May Day And The Ghanaian Worker

Added to this conundrum, is the demand by some Unions for financial support ‘cloaked’ in the form of ‘Political Neutrality Allowance.’ It’s been a barrage of attacks from some quarters since the introduction of this new kid on the block in the Labour lexicon. But have those, who are attacking this allowance taken the time to study why that demand? It may look unjustifiable, but looking at current events, ‘anything for the boys’ will do. Apparently, the conditions of living in the country have inexorably assumed distressing dimensions. Ghanaian Public Sector Workers must presently be one angry group of people. The living wage is turning to be a death wage. Four percent and seven percent increment in wages, have indeed been, befuddling. They have been eroded by the high prices of virtually everything on the market. Nothing can therefore melt the rage within, except the payment of an acceptable wage. The dream for a better living wage and a good take home, continue to be a mirage and a dream gone sour worsened by global occurrences. It is also true that the economy has taken a ‘battery’ as a result of problems outside the purview of government.  In whatever way it is viewed, the truth remains that workers incomes are low and the untold hardship has become intolerable. Some experts have even gone the extent of clamouring for price controls by government, if it cannot pay a living wage now, to stop the wanton exploitation of the poor worker, by market queens.  It has become, a weekly, indeed, a daily phenomenon, to see prices of goods shoot up on the market unannounced.  Prices of groceries, beverages, common food items that the average worker survives on, have become an anathema.  For prices of fuel and sachet water, the least said about them, the better.  When transporters decide to hike transport fares, government comes in. Why then does government remain aloof when sachet water producers for instance decide to do same.  AND as if to rub it in, some category of workers in this same ‘Ghana we all live in, take home salaries that others have described as Obscene, forgetting that we all go the same market and buy tomatoes and Onions at the same Price.

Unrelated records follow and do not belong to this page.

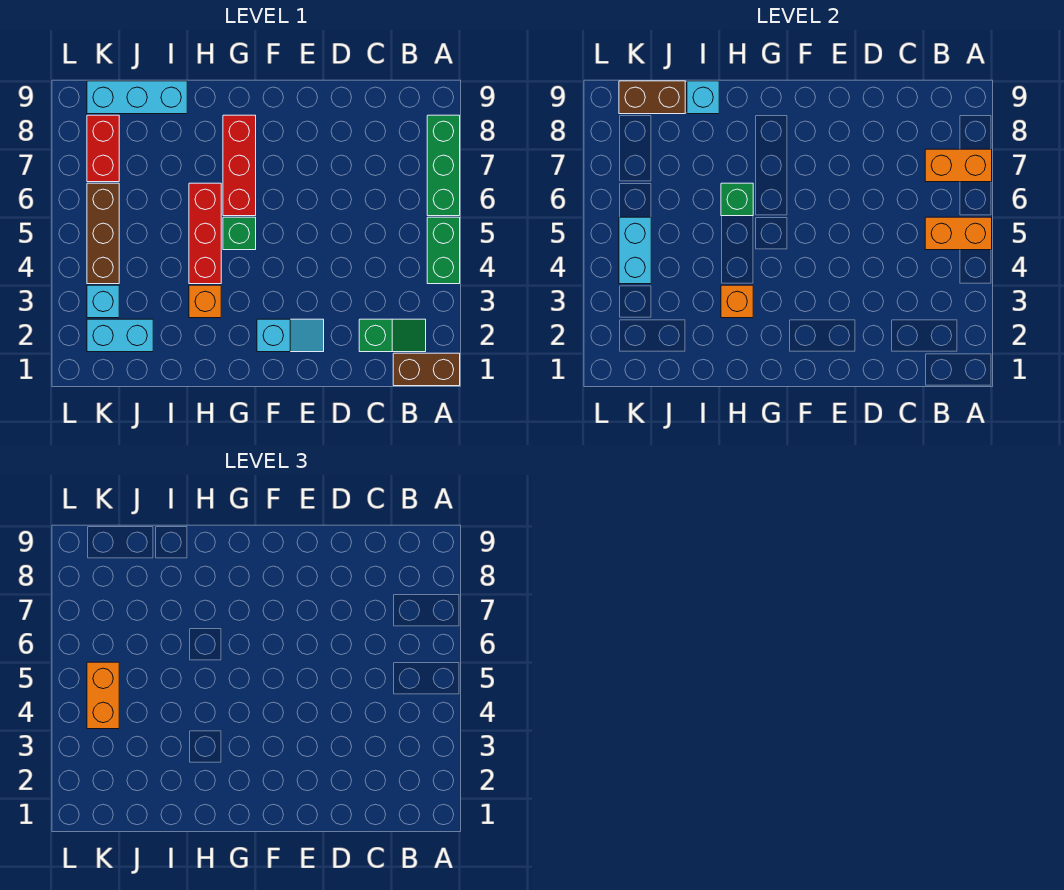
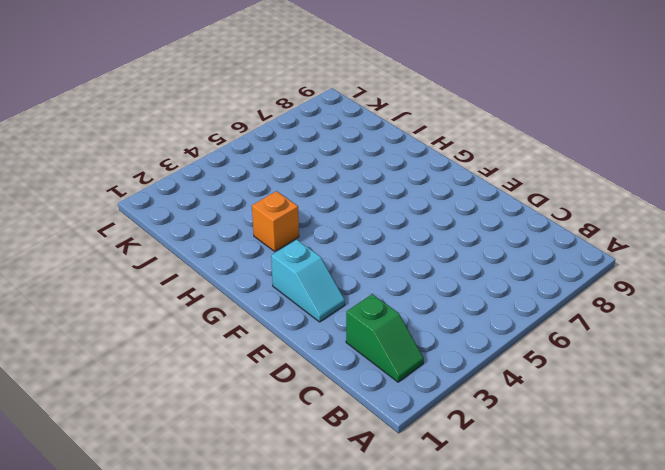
none -> brown 1x2 brick [393,353,460,386]
none -> green 1x2 brick [427,217,460,284]
none -> green 1x3 brick [427,115,460,216]

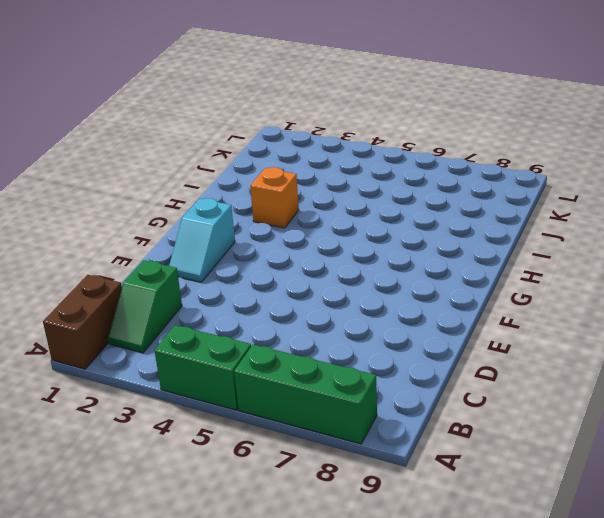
none -> green 1x1 brick [223,217,256,250]
none -> red 1x3 brick [223,115,256,216]
none -> red 1x3 brick [189,183,221,284]

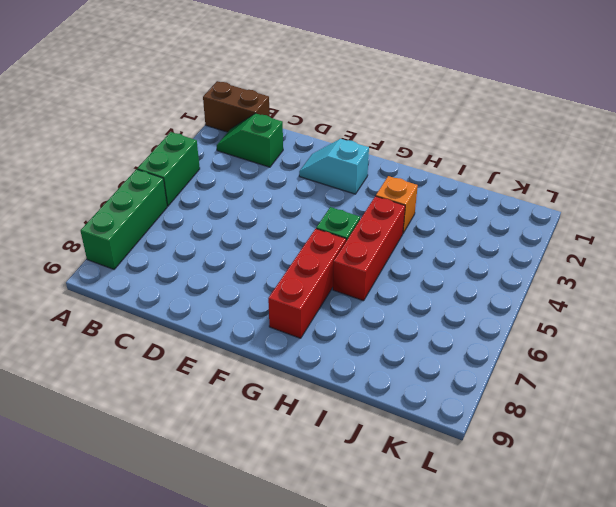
none -> cyan 1x3 brick [87,81,187,114]
none -> cyan 1x2 brick [87,319,153,352]
none -> cyan 1x1 brick [87,285,119,318]

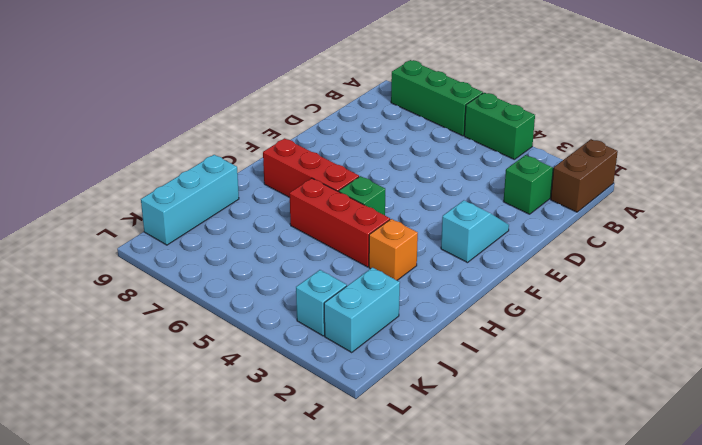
none -> brown 1x3 brick [87,183,119,284]
none -> red 1x2 brick [87,115,119,182]
none -> orange 1x2 brick [925,217,992,250]

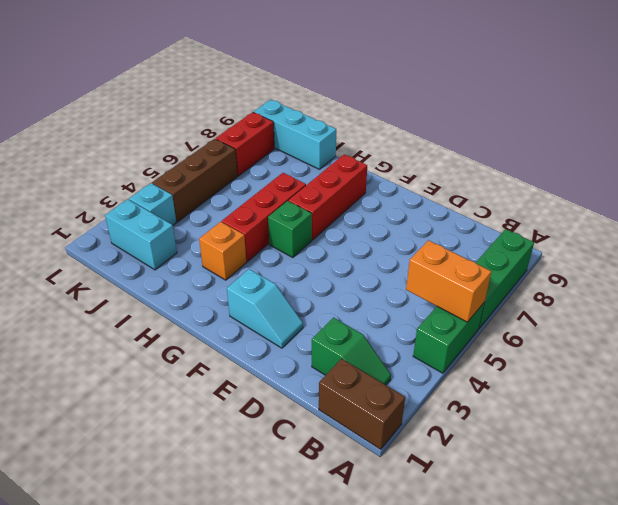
none -> orange 1x2 brick [925,149,992,182]
none -> orange 1x1 brick [721,285,753,318]
none -> green 1x1 brick [721,183,753,216]

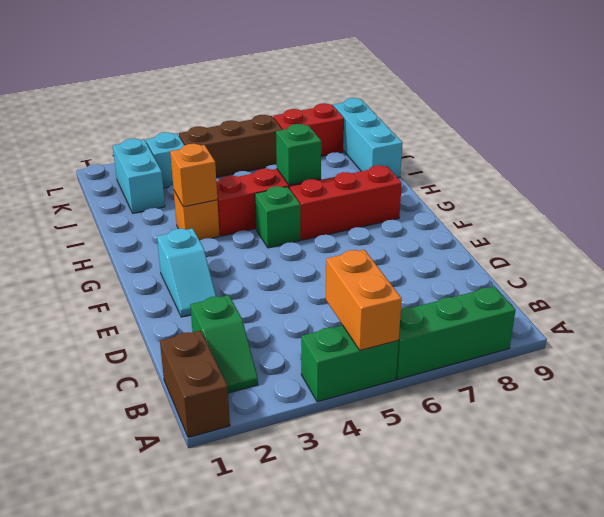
none -> orange 1x2 brick [925,149,992,182]
none -> cyan 1x1 brick [687,81,719,114]
none -> brown 1x2 brick [619,81,685,114]

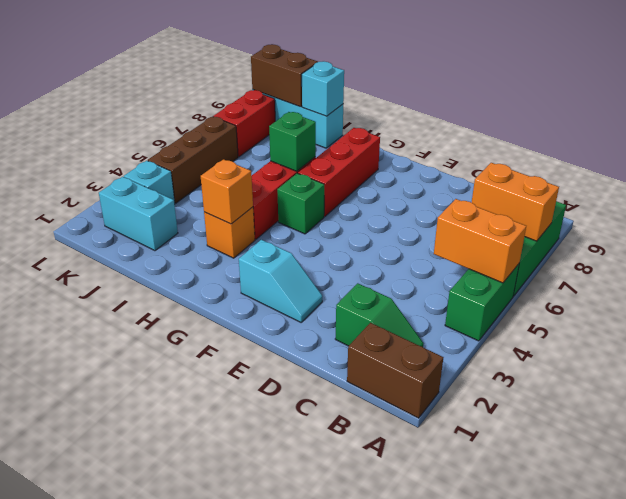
none -> cyan 1x2 brick [619,217,651,284]
none -> orange 1x2 brick [87,662,119,729]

May Day And The Ghanaian Worker

Is it therefore surprising that The TUC boss called for a total overhaul of salaries in the public service? It is not for nothing that Some have also advocated a complete scrap of the Single Spine Pay Policy, because instead of rationalizing salaries in the Public sector, it has made more workers worse off.  The government thinks it is not in a better standing to raise salaries because outside events have brought the economy to its knees. There is therefore, need to cover the hole created before any ‘largess’ for the worker. Conversely, the worker finds himself between a rock and a hard place. Nobody knows where the immediate solutions to these problems may come from.  In whatever way one looks at it, things aren’t getting better now, but the worker needs to survive. So something must be done to alleviate the plight of the suffering Ghanaian.